Die Trainingsbeteiligung ist gut. Ich glaube, wir haben da die richtige Mischung aus Nähe und Distanz gefunden. Und ich bin Erzieher, das hilft enorm. Fußballer sind kleine Sensibelchen. Da braucht man Fingerspitzengefühl.

Es gibt auch Kritiker Ihrer Arbeit. Wie gehen Sie damit um?

Man kann es nie allen recht machen. Es gibt immer welche, die deine Arbeit kritisch sehen, aber damit kann ich leben. Man holt nicht 40 Punkte in einer Hinrunde, wenn man keine Ahnung hat.

Torwart Florian Brüggemann ist derzeit nur zweiter Mann hinter Eric Niendorf. Ist das ein Problem?

Es wäre eher komisch, wenn er mit der Situation zufrieden wäre. Beide Torhüter sind im Training sehr engagiert und ich sage Florian auch immer, wie gut ich das finde. Aber ich muss mich für einen entscheiden. Und meine Taktik ist eher die, dass ich nicht viel wechsele, sondern bei einer Besetzung bleibe. Wenn jemand mal nicht so gut spielt, kann er das im nächsten Spiel wieder gutmachen. Die Spieler wissen, ich halte an ihnen fest. Das gibt ihnen Sicherheit.

Blicken wir mal auf die Rückrunde, die nächste Woche beginnt. Welche Teams sind Ihrer Meinung nach die härteste Konkurrenz?

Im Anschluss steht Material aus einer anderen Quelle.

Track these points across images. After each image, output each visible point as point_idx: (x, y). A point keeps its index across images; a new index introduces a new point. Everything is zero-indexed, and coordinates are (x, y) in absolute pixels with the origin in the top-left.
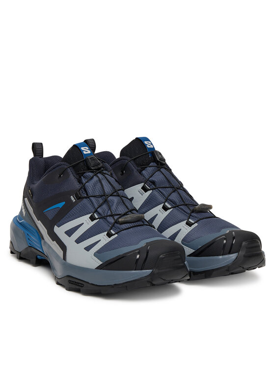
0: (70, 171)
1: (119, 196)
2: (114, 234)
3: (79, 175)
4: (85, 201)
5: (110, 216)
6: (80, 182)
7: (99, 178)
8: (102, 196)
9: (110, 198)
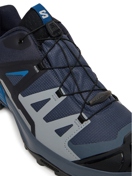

Das sind schon Teltow und Prenzlau. Wir haben bis auf das erste Spiel alles gewonnen, haben 40 Punkte in der Hinrunde gesammelt - und trotzdem ist der RSV nur fünf Punkte weg. Da sieht man, was das auch für eine gute Mannschaft ist.

Aber sieht es gut aus für Ihr großes Ziel, den Aufstieg?

Ich glaube, dass wir ein gutes Fundament gelegt haben. Man sieht, dass wir zu einer Einheit zusammengewachsen sind. Auch die verletzten Spieler sind dabei wenn wir spielen, alle freuen sich miteinander, die Spieler verstehen sich und gönnen sich den Erfolg untereinander. Wir können selbstbewusst durchs Leben gehen, ohne zu überdrehen. Einige haben mir schon zum Aufstieg gratuliert, das ist natürlich Quatsch. Es sind noch 15 Spiele zu beschreiten, das wird noch ein langer, harter Weg und wir haben ein hartes Einstiegsprogramm. Aber ich kann mit dem Druck gut umgehen, das macht die Aufgabe nur reizvoller.